As the half way point of the of the 50’s decade approached Cook County was experiencing its largest population boom in history. During the decade 3/4 of a million people would either move in or be born in Cook County making it the most populous county in the United States at 41/2 million people. Much of this population increase would reside in newly incorporated suburban towns such as Rolling Meadows, Buffalo Grove, Sauk Village, Country Club Hills, Schaumburg, Hoffman Estates and Palos Hills. During that same decade the city of Chicago would record its first population decrease of about 70,000 people according to the 1960 US Census. The few miles of expressways served none of these new towns.
The accelerated move to the suburbs spawned the automobile dependent shopping center considered to be an obvious answer to the very limited downtown parking since the typical urban shopper now arrived in an automobile. The move to shopping centers was led by a postwar phenomenon called national discounters. Whereas discounters had previously been side street or Maxwell Street operations, their new business model made them fore runners of the big box stores with names like Robert Hall, Korvettes and Topps.

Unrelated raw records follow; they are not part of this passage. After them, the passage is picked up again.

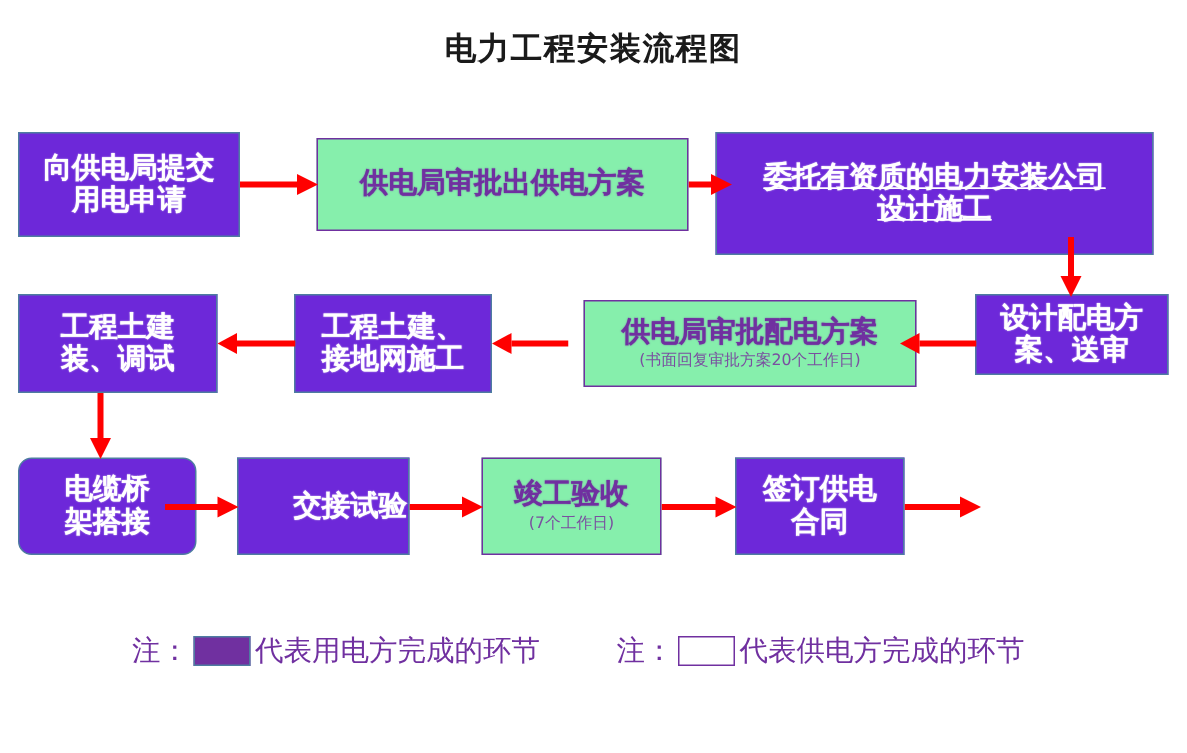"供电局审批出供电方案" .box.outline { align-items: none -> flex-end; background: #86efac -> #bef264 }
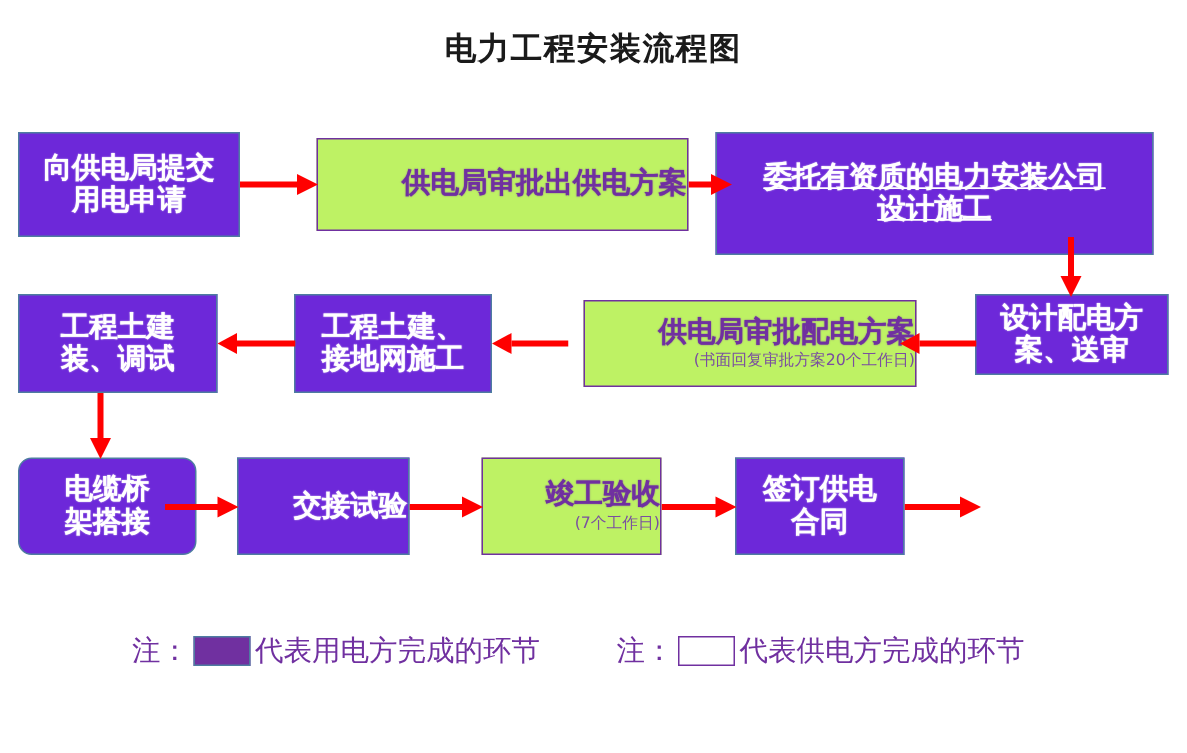"委托有资质的电力安装公司" div.box { height: 82px -> 70px; left: 477px -> 487px; text-decoration: underline -> none }
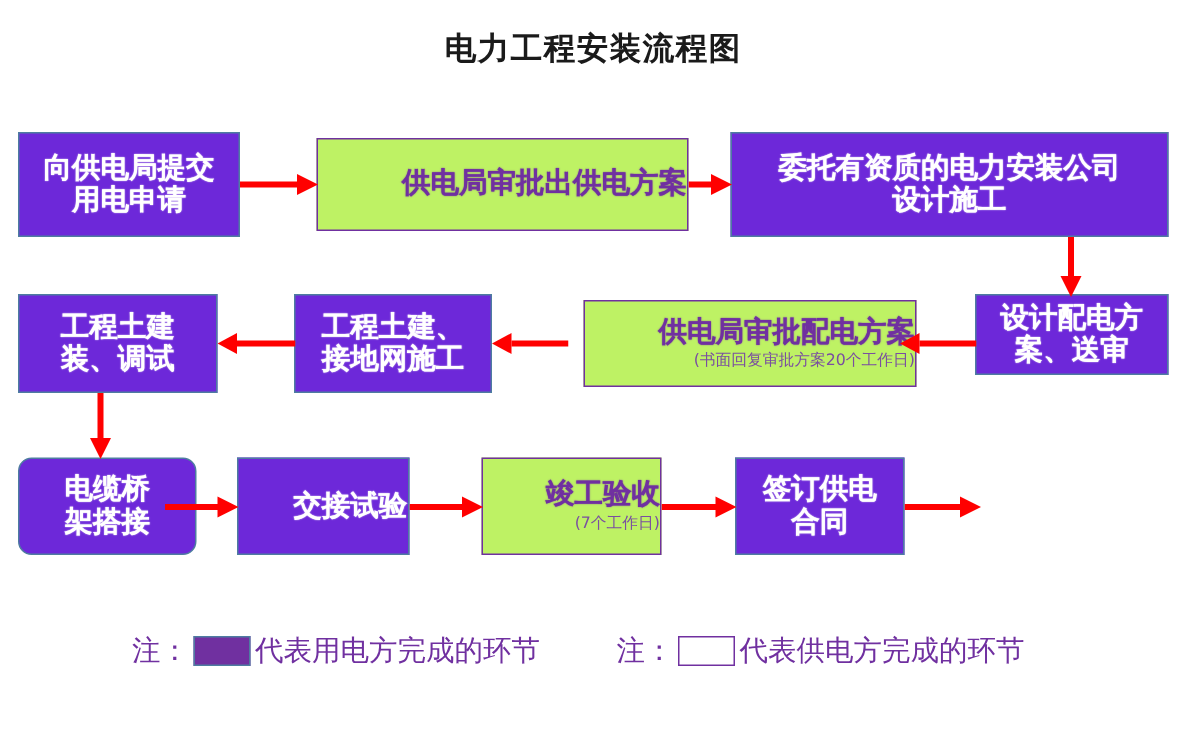"(单电源10个工作日，双电源18个工作日)" div.sub { html: none -> <div>(单电源10个工作日，双电源18个工作日)</div> }
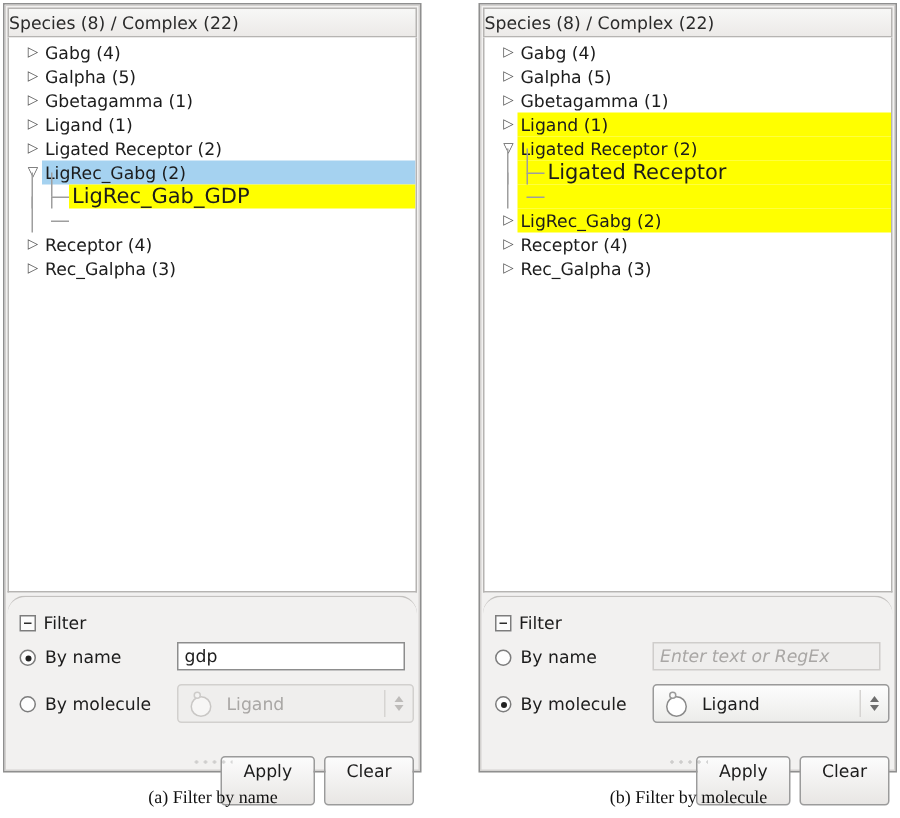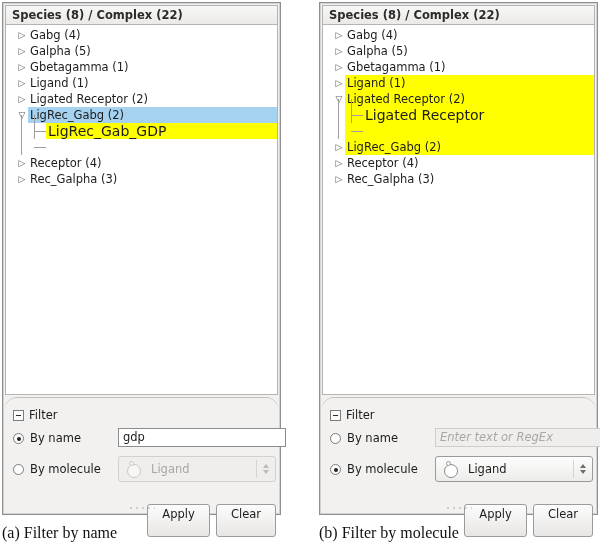"Species (8) / Complex (22)" .tree-header { font-weight: bold -> none; padding-left: 6px -> none }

The downtown merchants who could afford the move followed them into the centers. Old Orchard with Marshall Field’s as their flagship (one of the downtown merchants that could afford to expand to the suburbs) had a regional draw due to their location next to and at an interchange of one of the first expressways.
By 1955 five million TV sets per year were being sold. This was in contrast to the earlier peak in radio sales, which never reached 2 million per year. At parties businessmen and salesmen were showing friends and fellow workers “little rectangles of plastic issued by Diners Club-ahead lay the wonders of credit card living”. The American public was on a buying spree and needed a way to get some place to spend their money.
The automobiles that would grace the expressway as they were built in the next decade would be significantly different than those of the early 50's. Flat head six cylinder engines would be largely replaced by the big hit the small block V8 engine. It’s introduction in the 1955 Chevrolet ushered in an era of more powerful and faster and probably more reliable automobiles. Some of the more enduring automobile icons such as the Corvette and Thunderbird were a product of this mid decade period. This period was also the time of sheet metal excess in automobiles. A Cadillac El Dorado costing $13,000 with tail fins that were nearly as high as the car roof and the ill-fated Edsel were an examples. During the 50's the cars that were produced grew bigger and gaudier each year. But the October 1957 launch of Sputnik prompted much soul searching on the part of the American public. This introspection resulted in a more serious view of consumer consumption habits leading to the demise of the 250 million dollar investment by Ford and a change in how the cars where marketed in Detroit. By 1959 when the last of the Ford Edsel’s come off the production line momentum had shifted to more practical and powerful cars to meet the demand of the American public and operate on the high speed facilities in the offering.
Meanwhile Cook County was still following the program set out by former Cook County Highway Superintendent George Quinlan when the Illinois Supreme Court set aside the 1939 bonding legislation. Without the bonding the highway department focused its efforts in suburban areas where the minimal amount of available county funds could provide meaningful results and forged a self contained Highway Department designed to build expressways when the city and state could not. Between 1950 and 1951 parts of three suburban expressways designed by the county were opened to traffic-the Kingery Parkway and the Calumet Parkway in 1950 followed by Edens Superhighway in 1951. It would not be until 1954 that the state with their new gas tax increase could become a real partner in building Cook County expressways and the city had to await the federal interstate money before they could sign on as a full participant. The rest of the urban expressway construction would not be as easy but would be much more of a joint effort as envisioned back in 1939 when the original plan for the Cook County expressways was approved by the partners.